Webinar 2018 All about job wait times in the Graham queue

From SHARCNETHelp
Jump to navigationJump to search

Job wait times in the scheduling queue of large, shared and heavily allocated general purpose systems like Graham and Cedar can be a non-trivial portion of a research project’s time-to-result. Establishing appropriate wait time estimates and strategies for minimizing wait times can be a valuable part of a researcher’s workflow.

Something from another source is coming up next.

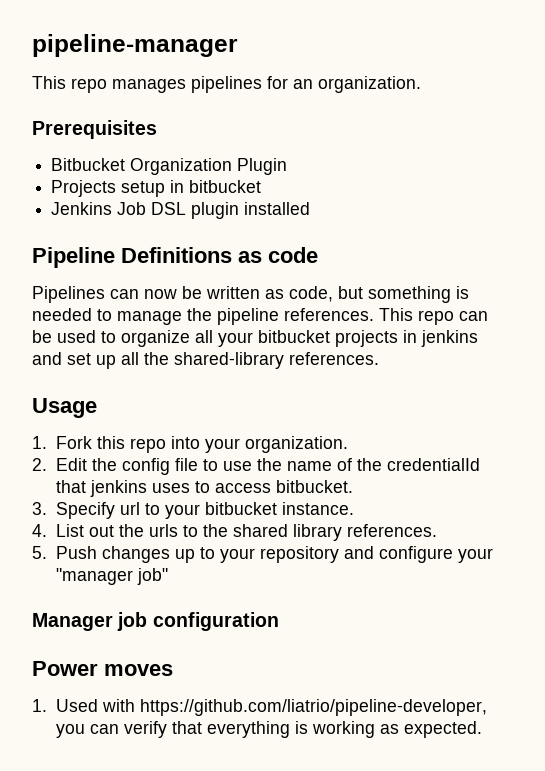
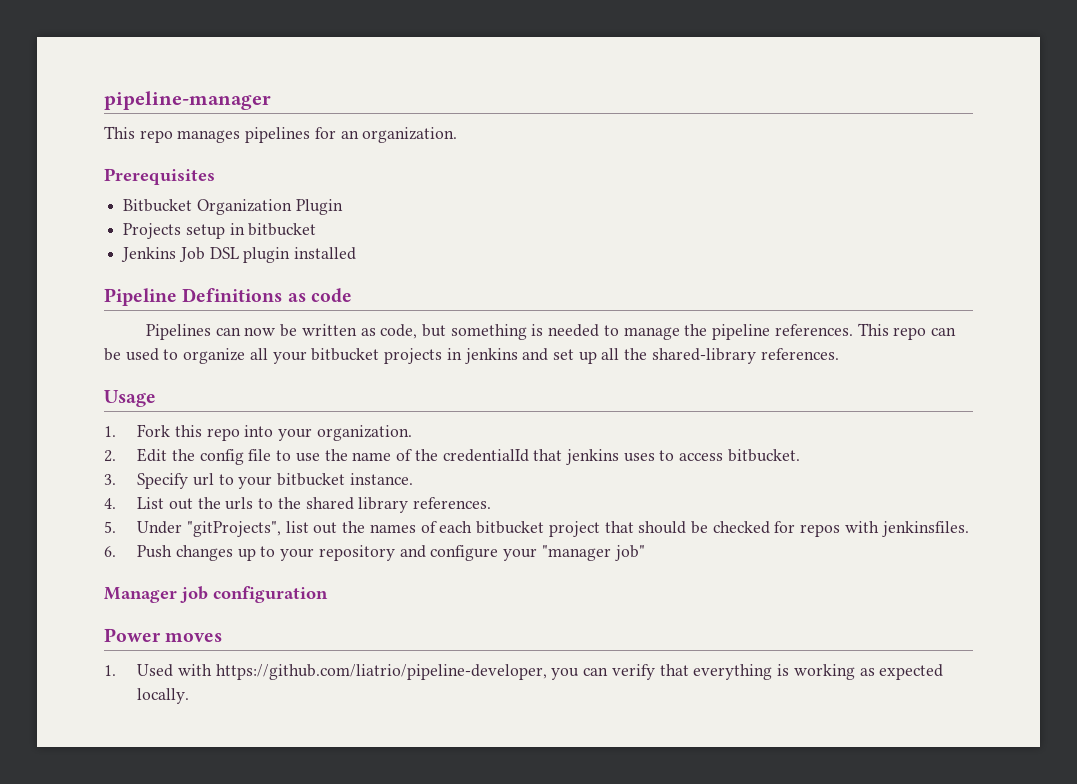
(47, 552) none -> [137,521,969,537] [104,546,116,557] Under "gitProjects", list out the names of each bitbucket project that should be checked for repos with jenkinsfiles. // 6.
[403,721,482,738] expected. -> [879,664,944,680] [137,688,190,704] expected locally.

The Slurm scheduler on the Compute Canada general purpose clusters Cedar and Graham is configured to accommodate a heterogeneous job load on heterogeneous hardware. Traditionally, SHARCNET systems have been relatively homogeneous (the nodes on a given system have similar properties) and the heterogeneity of the researchers’ workload was handled across systems. For example, GPU nodes were on a isolated system (Monk) with its own scheduler. Similarly Large memory nodes were also on an isolated system (Redfin) that had its own scheduler. On the National general purpose systems, base nodes, GPU nodes and large memory nodes are all within the same cluster and serviced by the same scheduler instance. The current configuration of the Slurm scheduler on the general purpose systems use partitions to accommodate the heterogeneity of the job load and hardware. Understanding the partitioning of these systems, as well as the prioritization and billing of usage can help establish appropriate wait time estimates and minimize job wait times.

This seminar describes the layout of the partitions on Graham as well as methods for examining relevant parameters of the scheduling environment and the queue.